* **TASK STATEMENT**
Exclude the pictures and transcribe the rest of the data below exactly.

* **THE INPUT**
----------------

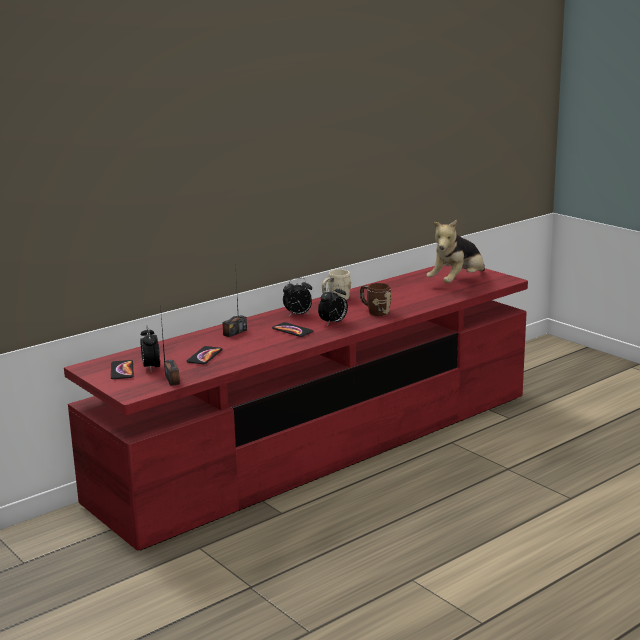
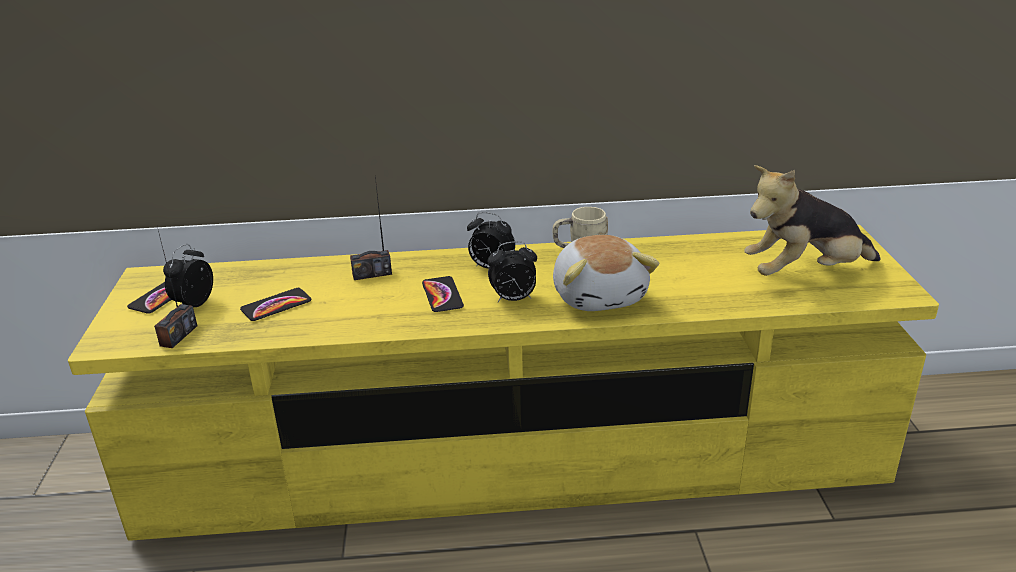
camera: 35 degrees right, 10 degrees up
red tv stand [64,265,528,551] -> yellow tv stand [68,225,939,541]
brown mug [360,283,391,316] -> plush toy [553,235,660,311]

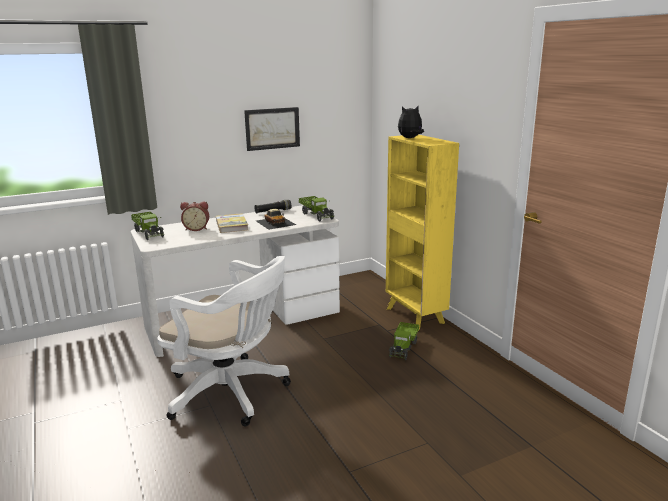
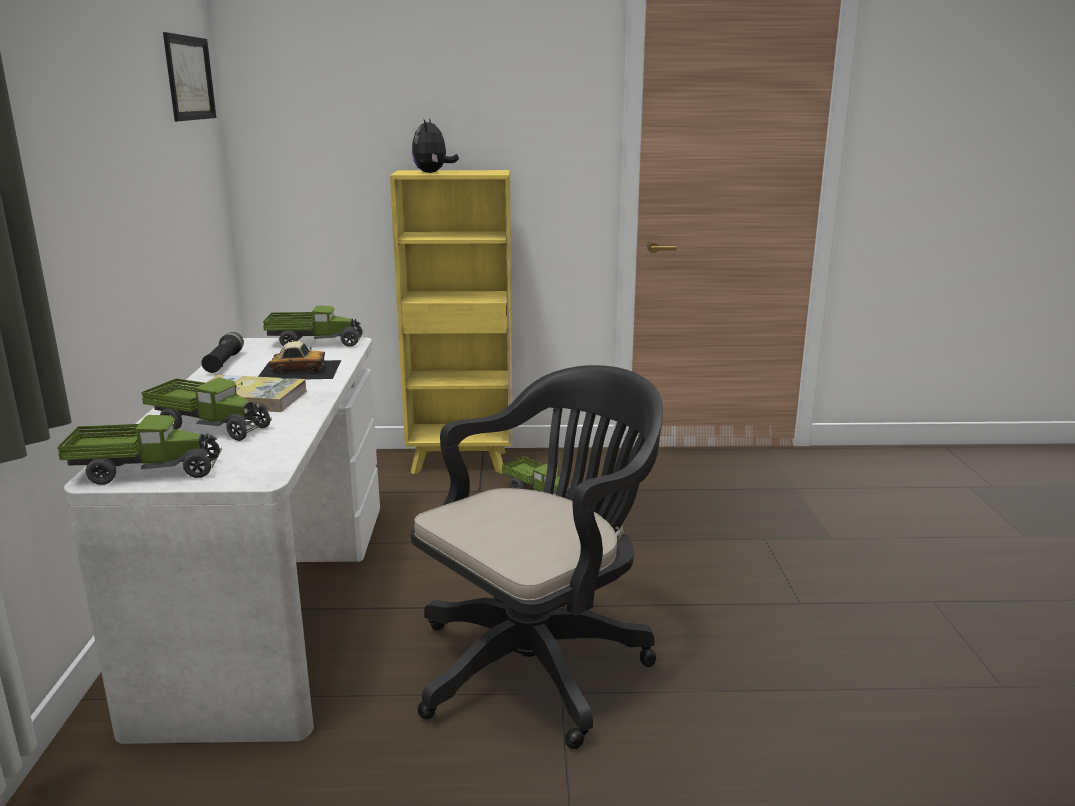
camera: 65 degrees left, 0 degrees up
white office chair [157,256,291,427] -> black office chair [411,365,663,749]
alarm clock [180,202,209,231] -> toy truck [141,378,272,441]
picture [244,107,300,151] -> picture moved to [163,32,216,121]

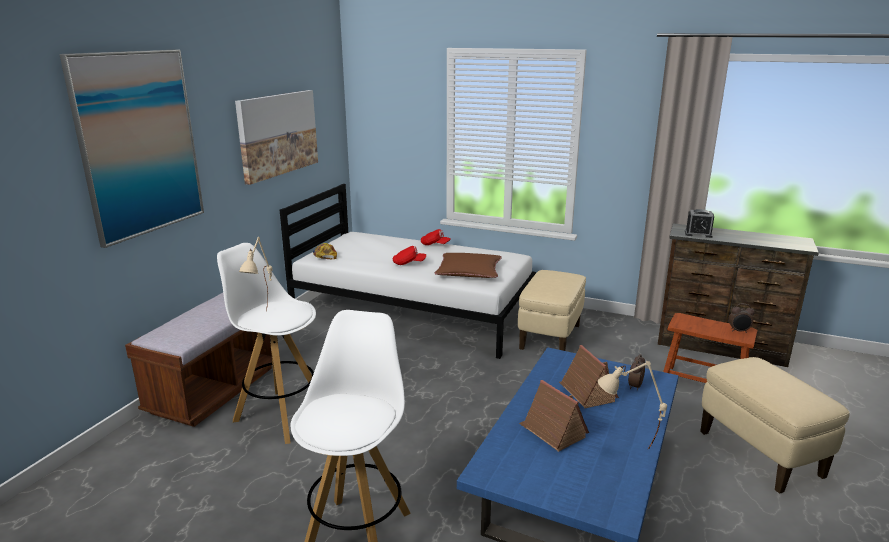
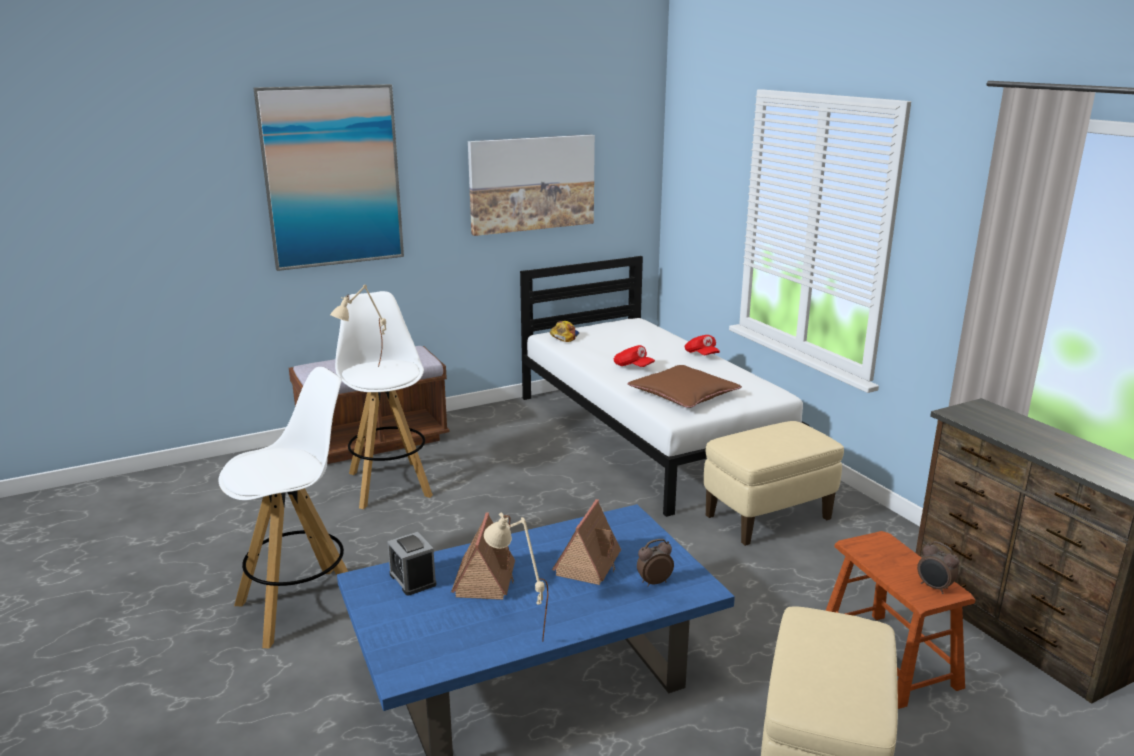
camera: 40 degrees right, 0 degrees up
alarm clock [685,209,714,238] -> alarm clock moved to [387,532,436,596]

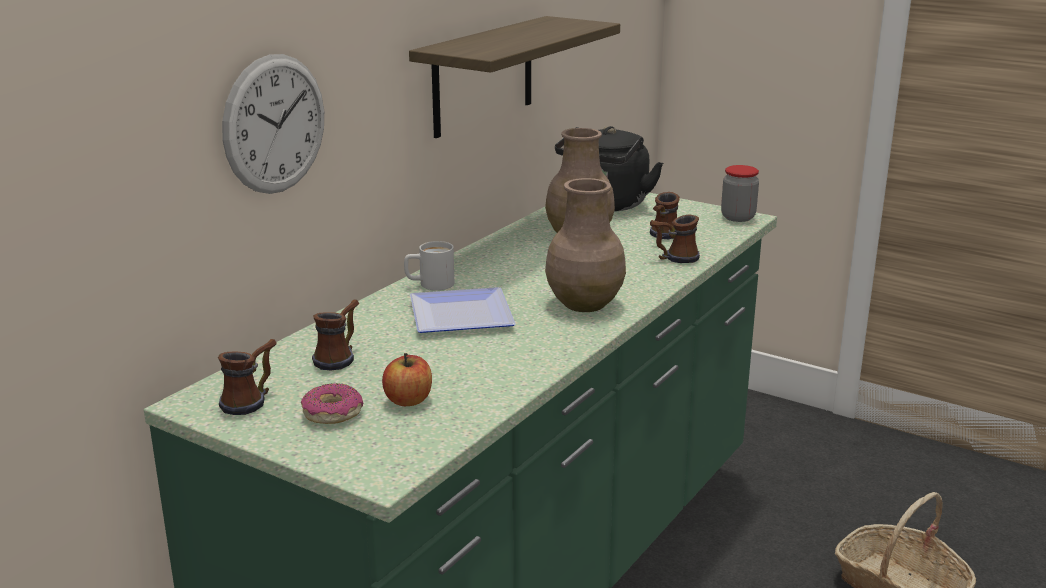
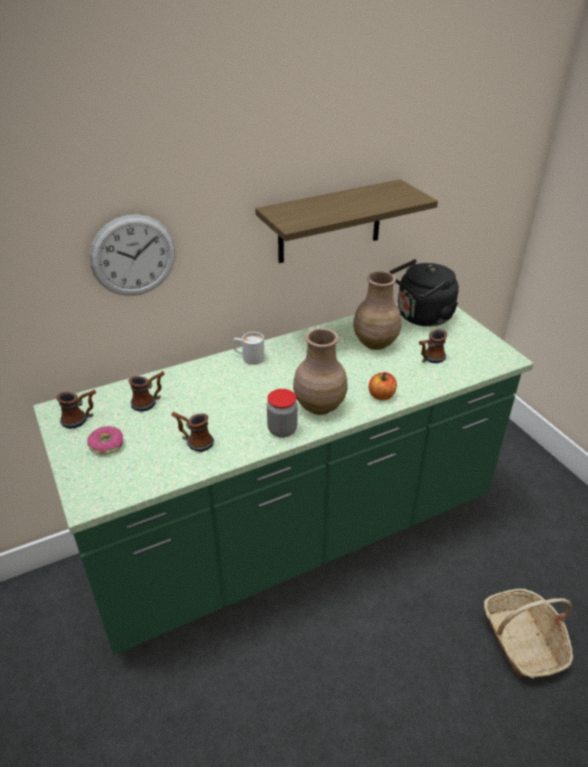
camera: 30 degrees right, 15 degrees up
apple [382,353,432,406] -> apple moved to [369,372,397,400]
plate [410,287,516,333] -> none
mug [650,215,700,263] -> mug moved to [172,412,214,452]
jar [721,165,759,222] -> jar moved to [267,389,297,438]

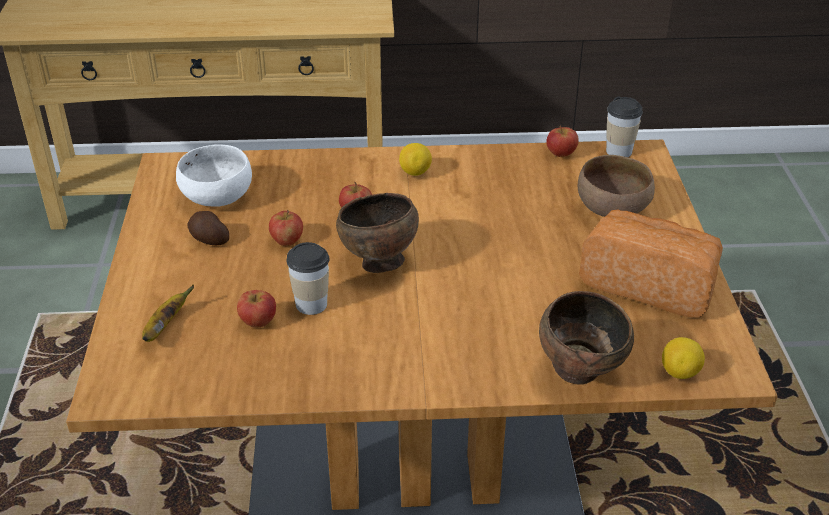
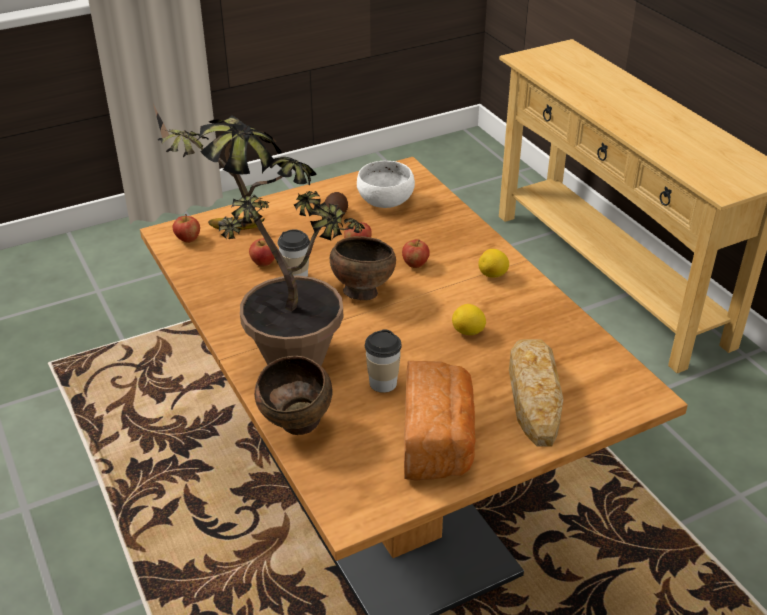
camera: 65 degrees right, 0 degrees up
apple [546,125,579,157] -> apple moved to [173,214,200,243]
brown bowl [578,155,655,217] -> bread [509,339,564,447]
cup [606,97,643,157] -> cup moved to [365,329,402,393]
lemon [662,337,705,379] -> lemon moved to [452,304,486,335]
none -> potted plant [153,104,365,365]

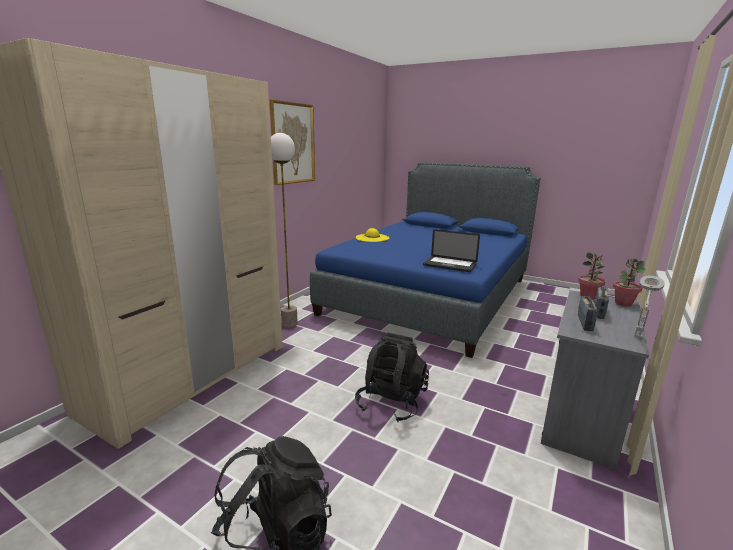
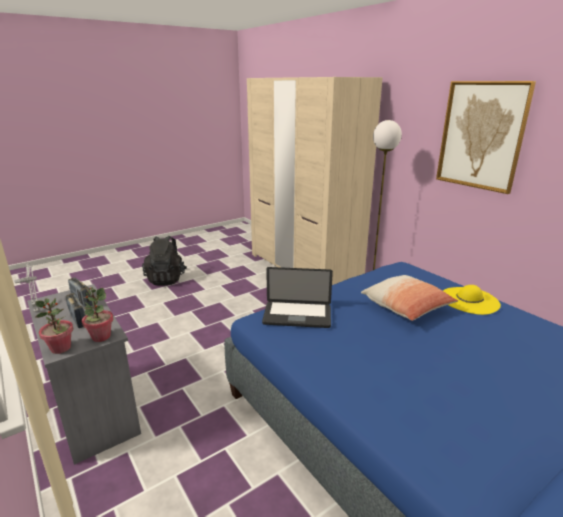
camera: 115 degrees right, 5 degrees up
black backpack [355,333,429,422] -> none
laptop [423,229,480,272] -> laptop turned 135 degrees counterclockwise [262,267,333,328]
none -> pillow [361,275,458,321]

----------------

* **SOLUTION TO THIS EXERCISE**
camera: 35 degrees right, 10 degrees up
red tv stand [64,265,528,551] -> yellow tv stand [68,225,939,541]
brown mug [360,283,391,316] -> plush toy [553,235,660,311]

camera: 65 degrees left, 0 degrees up
white office chair [157,256,291,427] -> black office chair [411,365,663,749]
alarm clock [180,202,209,231] -> toy truck [141,378,272,441]
picture [244,107,300,151] -> picture moved to [163,32,216,121]

camera: 40 degrees right, 0 degrees up
alarm clock [685,209,714,238] -> alarm clock moved to [387,532,436,596]

camera: 30 degrees right, 15 degrees up
apple [382,353,432,406] -> apple moved to [369,372,397,400]
plate [410,287,516,333] -> none
mug [650,215,700,263] -> mug moved to [172,412,214,452]
jar [721,165,759,222] -> jar moved to [267,389,297,438]

camera: 65 degrees right, 0 degrees up
apple [546,125,579,157] -> apple moved to [173,214,200,243]
brown bowl [578,155,655,217] -> bread [509,339,564,447]
cup [606,97,643,157] -> cup moved to [365,329,402,393]
lemon [662,337,705,379] -> lemon moved to [452,304,486,335]
none -> potted plant [153,104,365,365]

camera: 115 degrees right, 5 degrees up
black backpack [355,333,429,422] -> none
laptop [423,229,480,272] -> laptop turned 135 degrees counterclockwise [262,267,333,328]
none -> pillow [361,275,458,321]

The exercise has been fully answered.